Human being is fond of turning back from the present to the past again and again. Nothing is more pleasant to him than memories of his childhood. Childhood is free from worries and has infinite capacity of enjoyment. We cannot remember everything that happened in childhood, but certain events are stored in our sub-conscious mind. I grew up in independent house. We had Mango & Guava Trees in our garden. There was also a small and beautiful tree of Plumeria. Branches of this tree are not very strong; regardless of that we used to climb on it as it gave the best view of the road. It was kind of a ritual for me and my brother to sit on the out wall of our house in the afternoon. The moment mom and grand ma would go to sleep in the afternoon; me and my brother would slip out and play. We were as imaginative, inquisitive and adventurous as any other child would be at that age. There wasn’t a single person whom we didn’t find interesting enough in our colony. ‘I am bored’ was yet to be featured in our dictionary.
An old lady used to come to our house in the late afternoon to clean the utensils. We called her ‘Bai Ji’. She was very old and her legs were inverted. She wore thick silver anklets, probably her only possession. There was a small water tank with tap and an elevated patio under the mango tree for washing purpose. My brother and I would see her wash dishes with keen interest. We were pretty sure a genie would appear one day as she scrubbed them so clean. Many times we had discussed how amazing it would be and what should be our three wishes!! She was our confidant as well as informer. One day, while cleaning the dishes, she told us that Mr Sharma, the old man from the corner house has a peculiar habit. He collects stones. “Is It?, But what would he do with the stone collection?”, my brother asked. She said, “ Lagta hai usko patthar se sona banana aata hai”. She was obviously joking. The information was not taken lightly and we took it as a mission to find out whether Mr Sharma is a ‘stone picker’ or not!
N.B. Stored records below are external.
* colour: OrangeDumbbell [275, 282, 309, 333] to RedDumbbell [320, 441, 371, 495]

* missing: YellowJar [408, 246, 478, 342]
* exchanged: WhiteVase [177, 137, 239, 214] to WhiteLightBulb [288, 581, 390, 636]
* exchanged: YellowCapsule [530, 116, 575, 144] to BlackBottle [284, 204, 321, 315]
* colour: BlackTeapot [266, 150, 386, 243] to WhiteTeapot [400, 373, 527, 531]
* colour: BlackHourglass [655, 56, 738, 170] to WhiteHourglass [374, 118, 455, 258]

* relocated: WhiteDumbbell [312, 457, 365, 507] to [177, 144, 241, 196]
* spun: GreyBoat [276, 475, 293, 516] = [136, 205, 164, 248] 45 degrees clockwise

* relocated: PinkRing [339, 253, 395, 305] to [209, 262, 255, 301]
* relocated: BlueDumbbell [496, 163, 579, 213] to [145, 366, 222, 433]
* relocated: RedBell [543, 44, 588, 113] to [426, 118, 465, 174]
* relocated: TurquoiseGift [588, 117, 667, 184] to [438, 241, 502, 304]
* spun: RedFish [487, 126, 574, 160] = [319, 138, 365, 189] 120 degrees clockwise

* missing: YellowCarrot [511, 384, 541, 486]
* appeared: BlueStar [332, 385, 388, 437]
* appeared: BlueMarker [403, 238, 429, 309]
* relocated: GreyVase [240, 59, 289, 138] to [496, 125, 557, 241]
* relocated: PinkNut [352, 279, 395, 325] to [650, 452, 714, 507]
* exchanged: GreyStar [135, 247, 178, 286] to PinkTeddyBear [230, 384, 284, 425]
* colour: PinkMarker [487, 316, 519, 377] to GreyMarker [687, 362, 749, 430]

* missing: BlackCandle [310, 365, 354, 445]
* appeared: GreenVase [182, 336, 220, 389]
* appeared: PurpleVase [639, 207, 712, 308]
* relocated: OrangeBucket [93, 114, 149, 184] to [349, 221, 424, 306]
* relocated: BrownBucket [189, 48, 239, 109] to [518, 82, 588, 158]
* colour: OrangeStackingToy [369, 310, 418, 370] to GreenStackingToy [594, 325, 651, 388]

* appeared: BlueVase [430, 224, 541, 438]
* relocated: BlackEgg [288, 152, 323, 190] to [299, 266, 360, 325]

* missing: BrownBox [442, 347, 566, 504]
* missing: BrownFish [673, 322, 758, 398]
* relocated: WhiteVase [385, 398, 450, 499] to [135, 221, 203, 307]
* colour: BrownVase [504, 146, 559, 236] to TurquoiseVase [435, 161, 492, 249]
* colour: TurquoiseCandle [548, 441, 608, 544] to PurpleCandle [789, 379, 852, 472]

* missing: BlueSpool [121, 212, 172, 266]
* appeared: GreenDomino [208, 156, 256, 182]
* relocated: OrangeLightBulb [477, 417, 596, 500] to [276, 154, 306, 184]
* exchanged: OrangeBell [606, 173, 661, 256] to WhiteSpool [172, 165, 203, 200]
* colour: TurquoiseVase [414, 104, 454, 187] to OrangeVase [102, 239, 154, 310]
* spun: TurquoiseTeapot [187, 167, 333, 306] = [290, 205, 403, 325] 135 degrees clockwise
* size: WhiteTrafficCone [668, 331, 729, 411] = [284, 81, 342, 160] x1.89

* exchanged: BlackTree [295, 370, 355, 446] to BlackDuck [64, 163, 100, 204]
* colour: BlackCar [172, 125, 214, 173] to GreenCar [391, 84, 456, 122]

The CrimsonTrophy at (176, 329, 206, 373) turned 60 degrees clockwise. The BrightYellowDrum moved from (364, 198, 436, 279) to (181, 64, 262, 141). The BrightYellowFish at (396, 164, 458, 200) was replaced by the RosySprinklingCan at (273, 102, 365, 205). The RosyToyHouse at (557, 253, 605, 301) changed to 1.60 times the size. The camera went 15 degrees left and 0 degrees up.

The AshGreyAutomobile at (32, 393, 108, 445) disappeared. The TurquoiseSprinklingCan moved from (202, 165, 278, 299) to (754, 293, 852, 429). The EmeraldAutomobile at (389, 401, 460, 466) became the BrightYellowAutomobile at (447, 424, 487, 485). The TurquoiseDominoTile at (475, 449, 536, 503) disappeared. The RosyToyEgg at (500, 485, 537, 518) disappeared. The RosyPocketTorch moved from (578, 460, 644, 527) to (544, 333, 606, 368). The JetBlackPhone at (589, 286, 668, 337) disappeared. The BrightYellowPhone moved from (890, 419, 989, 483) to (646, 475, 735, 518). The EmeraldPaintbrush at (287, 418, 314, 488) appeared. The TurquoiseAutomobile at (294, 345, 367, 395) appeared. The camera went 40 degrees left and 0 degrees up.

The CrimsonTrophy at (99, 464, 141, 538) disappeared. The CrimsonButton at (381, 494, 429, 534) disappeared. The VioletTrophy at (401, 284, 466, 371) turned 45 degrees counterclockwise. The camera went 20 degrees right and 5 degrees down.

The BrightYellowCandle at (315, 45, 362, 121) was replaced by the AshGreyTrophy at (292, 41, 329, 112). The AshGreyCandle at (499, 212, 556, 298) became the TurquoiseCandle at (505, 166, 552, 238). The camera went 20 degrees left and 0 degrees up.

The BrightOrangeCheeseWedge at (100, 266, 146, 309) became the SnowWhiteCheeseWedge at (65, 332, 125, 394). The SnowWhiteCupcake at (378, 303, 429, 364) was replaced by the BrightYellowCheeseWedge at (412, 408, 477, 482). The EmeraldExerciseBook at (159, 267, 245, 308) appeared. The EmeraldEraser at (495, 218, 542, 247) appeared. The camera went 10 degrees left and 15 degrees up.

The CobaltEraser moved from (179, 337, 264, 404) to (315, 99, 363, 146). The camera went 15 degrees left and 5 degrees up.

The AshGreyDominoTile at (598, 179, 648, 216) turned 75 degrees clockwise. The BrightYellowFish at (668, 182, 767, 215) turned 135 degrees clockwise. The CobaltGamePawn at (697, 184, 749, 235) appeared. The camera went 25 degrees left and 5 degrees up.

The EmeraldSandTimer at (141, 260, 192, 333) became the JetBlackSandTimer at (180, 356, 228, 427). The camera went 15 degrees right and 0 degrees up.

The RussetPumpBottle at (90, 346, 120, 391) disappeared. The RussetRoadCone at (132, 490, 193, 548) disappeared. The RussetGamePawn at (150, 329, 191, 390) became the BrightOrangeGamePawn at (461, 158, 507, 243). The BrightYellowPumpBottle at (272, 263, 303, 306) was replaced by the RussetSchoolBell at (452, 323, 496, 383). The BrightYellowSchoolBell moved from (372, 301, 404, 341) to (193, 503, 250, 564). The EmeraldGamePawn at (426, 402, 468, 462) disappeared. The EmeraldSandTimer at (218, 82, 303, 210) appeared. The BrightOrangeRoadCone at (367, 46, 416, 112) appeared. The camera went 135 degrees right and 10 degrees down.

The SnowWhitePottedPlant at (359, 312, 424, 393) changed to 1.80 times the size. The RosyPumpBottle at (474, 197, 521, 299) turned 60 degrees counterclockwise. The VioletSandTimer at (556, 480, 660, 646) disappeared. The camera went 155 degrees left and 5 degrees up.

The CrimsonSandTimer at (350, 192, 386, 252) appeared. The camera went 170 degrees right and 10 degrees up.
Next day, when the streets were deserted and all front doors were closed for afternoon siesta, both of us went up to his house. Undecided we stood on the front steps for a while. The door in the house was firmly shut. “He is not in”, my brother said. “Let’s cycle around the colony to catch him in action”, he decided. We peddled off on our little bicycles for a quick round. After about half an hour out in that sultry afternoon, we came back without the thrill we were looking for. Disheartened and exhausted, we told our little adventure to Bai Ji. She smiled but kept on scouring the dishes. Suddenly there was soft thud on the road. All three of us peeped from behind the tree. Mr Sharma was on the road. Our excitement was sky high. He had a stone in his hand and was trying to scare a cow on the street. He kept on making sounds and scare the poor cow but would not throw the stone at it. The cow started moving and so did he. Unable to contain our curiosity, both of us followed him too. Bai Ji, despite of her short height and declining years, dangled from the wall. Mr Sharma kept on his antics till his house came. After standing there for a while, he turned towards his home. The stone was in his hands. Our little hearts were beating hundred times a minute. He was still standing facing the street. He raised his hand and threw the stone, but in his house!!
“He is a stone-picker, he is a stone-picker”, we shouted while running towards home. Bai Ji quickly ducked behind the wall.
2 thoughts on “One Summer Day”
So nicely elaborated the experience of childhood. This writing deserve publication.